I'm not feeling too happy with the majority of americans right now. Or with the majority of christians, for that matter.

If others feel as I do, whether on this issue or others, it's unsurprising that you continue to see such passionate opposition to this outcome from them.

For me this means at least four more years of having to struggle for basic human rights. Probably much more than that, since this will also give President Bush the opportunity to appoint rather conservative christian supreme court judges whose terms will greatly outlast his own.

I would ask, for now, that you have patience with us and our feelings on this matter. And also that you remember, while understandably celebrating your own victories, that we on the left are citizens too and should not be so thoroughly dismissed as irrelevant by the present majority.

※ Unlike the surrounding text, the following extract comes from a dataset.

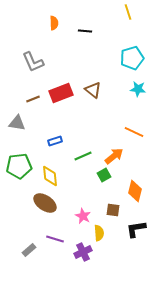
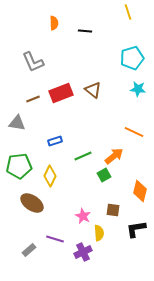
yellow diamond: rotated 30 degrees clockwise
orange diamond: moved 5 px right
brown ellipse: moved 13 px left
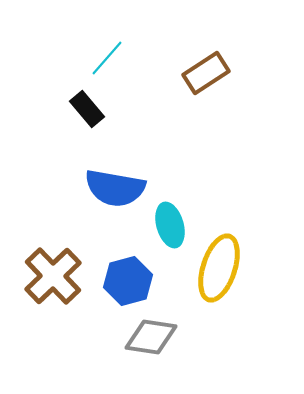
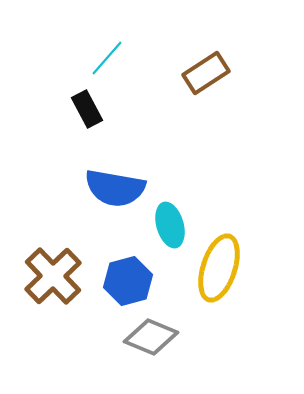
black rectangle: rotated 12 degrees clockwise
gray diamond: rotated 14 degrees clockwise
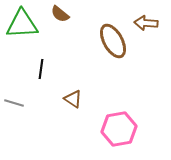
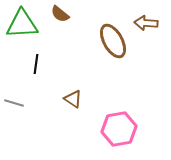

Edit: the portion of this text where I said I was not happy with the majority of Christians is coming across in the wrong way. Let me try to explain what I meant by it. I keep hearing over and over again from the Right that this is a moral victory for christianity in america, and evidence seems to indicate that a majority of christians voted for Bush rather than Kerry in this election based primarily on their religious beliefs. This is compounded by them also voting to ban gay marriage in eleven states. I cannot in good conscience say that I am happy with the stances this majority has taken, or that they seem so willing to conflate their religious views with political stances in a nation which promises freedom of religion. This has nothing to do with their religion itself, and I would react the same way if the majority of Muslims or Pagans started voting to impose their religious beliefs on others. Please note, before being offended by this, that I also said I am not happy with the majority of americans and yet I am one myself; neither statement is meant as a disparagement of the group, only disappointment with the view now expressed by the majority in each, even if they are the majority by a narrow margin as seems to be the case.